**Passage**
╭──

What Happens If You Never Pay Your Student Loans? | Bankrate (2024)

Key takeaways

  • Not paying student loans could lead to late fees, a damaged credit score and wage garnishment.
  • You may qualify for a repayment or forgiveness plan to help bring your loans current and get rid of the debt sooner.
  • Student loan debt is only dischargeable in bankruptcy if you can prove it is causing an undue hardship.
  • Speak to your lender about affordable repayment alternatives if you struggle to keep up.

You can face dire financial consequences for failing to pay your student loans. Lenders will report the delinquency to the credit bureaus, which means your credit score will take a hit. Lenders could also sell the debt to a collection agency that decides to sue you in court. You’ll also have a harder time getting approved for future credit products with favorable terms. In some instances, you could face wage garnishment or have tax refunds withheld by the federal government.

If you’re experiencing financial difficulty and approaching student loan default, it’s worth reaching out to your lender to explore forms of relief that may be available to you.

What happens if you don’t pay student loans?

Whether it’s your student loan payments or any other debts, if you don’t make your monthly payments, your finances could take hits from multiple angles.

What happens if your student loans are delinquent?

Loans are considered delinquent immediately after one missed payment, but your lender or loan servicer might not report you as late to the major credit bureaus until you’re 90 days past due. You might face the following consequences after missing a few payments:

  • Credit score drop. The longer you go without paying your student loans, the more your credit score may tank.
  • Late fees. A late payment — one you eventually make but not by the due date — could result in a late payment fee. This amount varies by lender, and not all of them institute this fee, but it’s very common to see either flat late fees or fees that represent a percentage of your missed payment.

╰──

**Excerpted data**
╭──

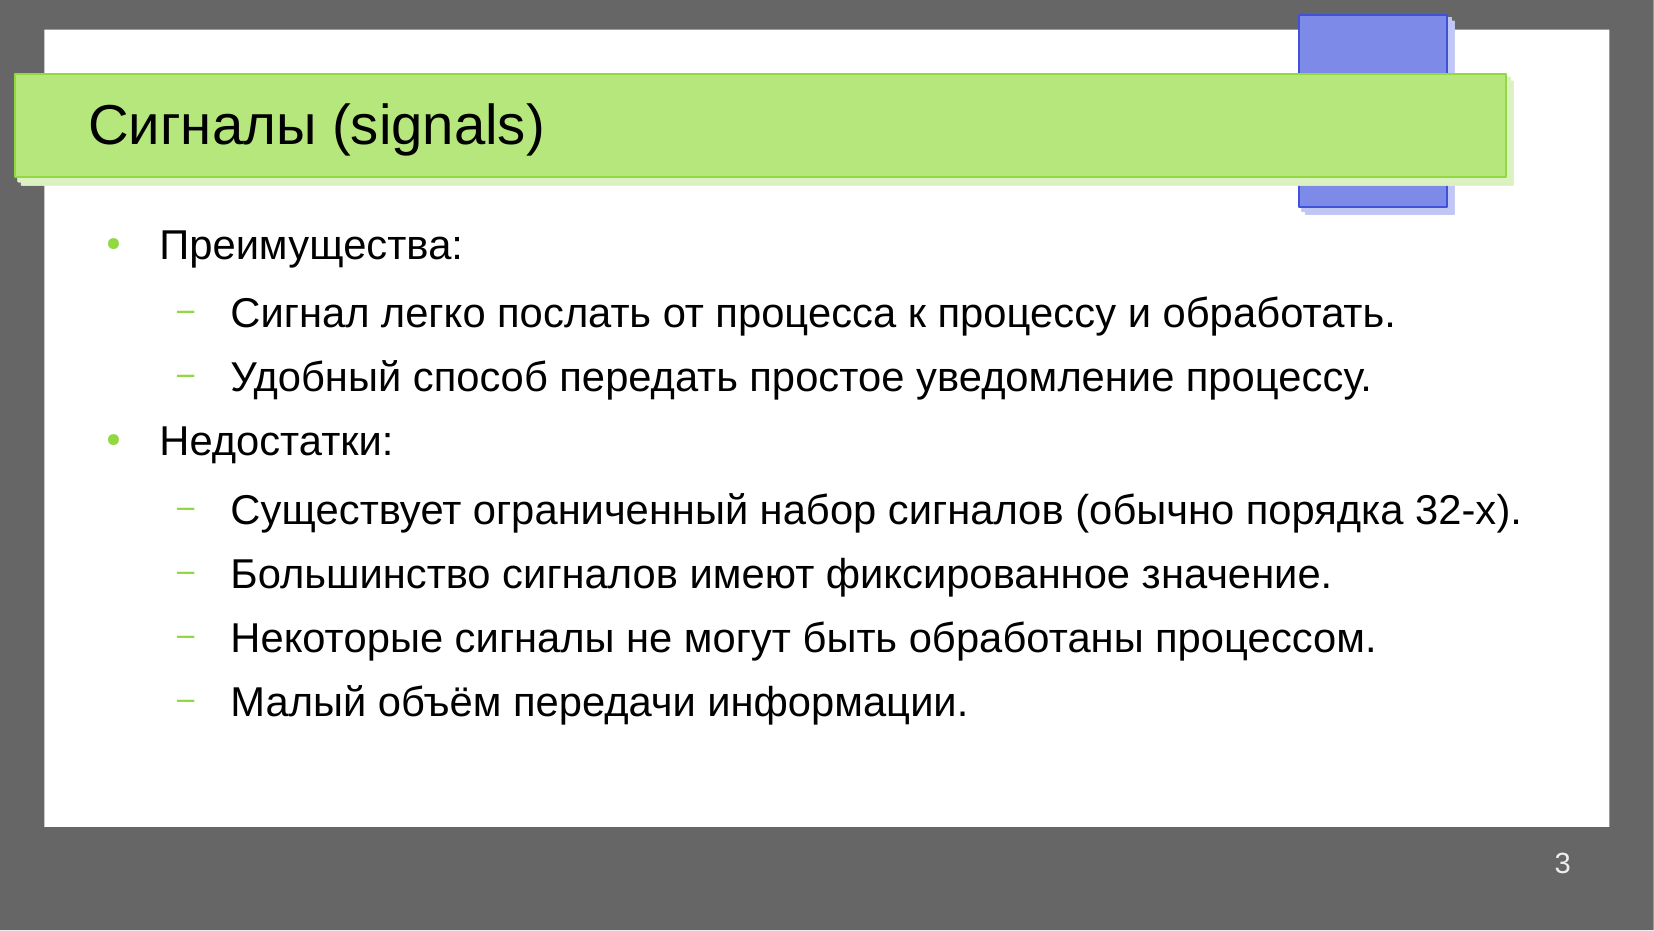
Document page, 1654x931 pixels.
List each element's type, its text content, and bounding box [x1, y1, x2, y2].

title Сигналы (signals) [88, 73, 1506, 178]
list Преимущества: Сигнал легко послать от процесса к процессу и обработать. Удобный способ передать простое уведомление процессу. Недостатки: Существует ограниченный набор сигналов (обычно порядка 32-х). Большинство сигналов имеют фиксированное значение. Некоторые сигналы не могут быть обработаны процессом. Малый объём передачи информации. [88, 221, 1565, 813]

╰──
╭──

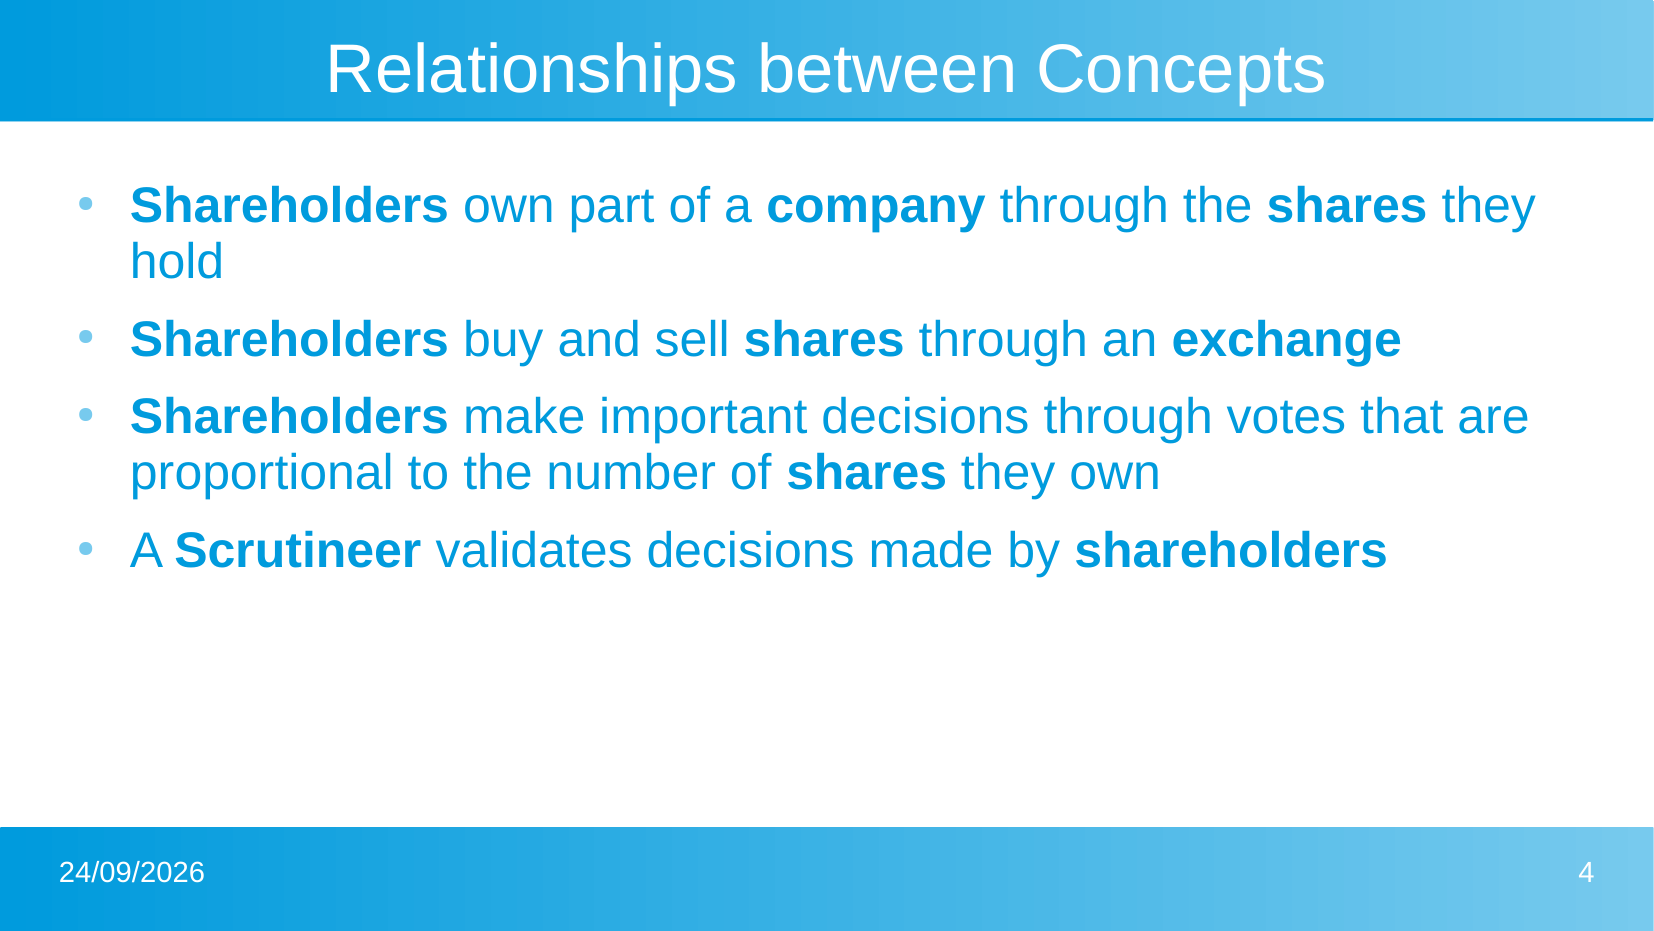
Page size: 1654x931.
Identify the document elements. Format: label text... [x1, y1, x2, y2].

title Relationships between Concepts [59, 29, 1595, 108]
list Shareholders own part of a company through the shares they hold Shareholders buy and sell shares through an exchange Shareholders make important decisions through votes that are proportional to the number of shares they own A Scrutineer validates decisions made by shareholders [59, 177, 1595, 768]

╰──

**Written instruction A**
In the student loan passage, how far past due might you be before a lender or loan servicer reports you as late to the major credit bureaus?
**Written instruction B**
Write the next part of the student loan passage, beginning right after its final sentence.
The items above come from a separate source, not from the student loan passage.

**Final result A**
90 days past due.

**Final result B**
What happens if your student loans are in default?

After several months of missed payment – or once the account is 270 days delinquent – your loan will enter default. The specific timing and consequences of default vary by lender. In extreme cases, your student loan balance immediately comes due. Other potential consequences include:

  • Lost eligibility for future aid. If you’re currently in default, you could lose out on any future student aid, including scholarships, grants and federal student loans. Defaulted loans on your credit report could also make it harder to buy a home, buy a car or take out a credit card.
  • Potential lawsuits. Your original lender could sell your loan to a debt collection agency, which can call and send you letters in an attempt to collect a debt.

What happens if you never pay your student loans?

If a considerable amount of time passes and you still haven’t made student loan payments, here’s what could happen.

  • Withheld tax refund. The government could withhold your refunds and apply it to your student loan debt until you’re current on payments.
  • Wage garnishment. Your lender might make moves to garnish your wages and apply them to your outstanding balance — sometimes up to as much as 25 percent of your disposable income. It can do this until you’ve paid back a portion of your loans and are in good standing.

How to get rid of student loans

If you’re struggling to repay your student loans, different repayment and forgiveness plans can help you keep your loans current without breaking the bank. Consider all of your options before choosing the best plan for your needs.

Apply for a payment refund

Borrowers who made federal student loan payments during the student loan forbearance period (starting March 13, 2020) may be eligible to get a refund on those payments.

Those who think they’re eligible for a refund must call their student loan servicer and tell a representative they’re interested in getting a refund on non-required payments made during the payment pause. Remember, however, that payments will still be due eventually, even if you get a refund.

Income-driven repayment plan

If you’re struggling to repay your student loans, you can enroll your federal loans into an income-driven repayment plan. A few different repayment options exist, including the new SAVE Plan. You can pick the one that meets your needs the best.

With each plan, you’ll make monthly payments based on your discretionary income and family size. After 20 or 25 years, depending on the plan, the remaining balance on your loans is forgiven. But if you are eligible for the SAVE plan and have a principal balance of less than $12,000, you could qualify for forgiveness in just 10 years (or after 120 payments). You’ll need to update your information every year so your payments accurately reflect your financial situation.

Public Service Loan Forgiveness (PSLF)

Public Service Loan Forgiveness is available for federal student loan borrowers seeking a public service career. Your remaining debt is forgiven after 10 years of making payments on an income-driven repayment plan and working for an eligible employer.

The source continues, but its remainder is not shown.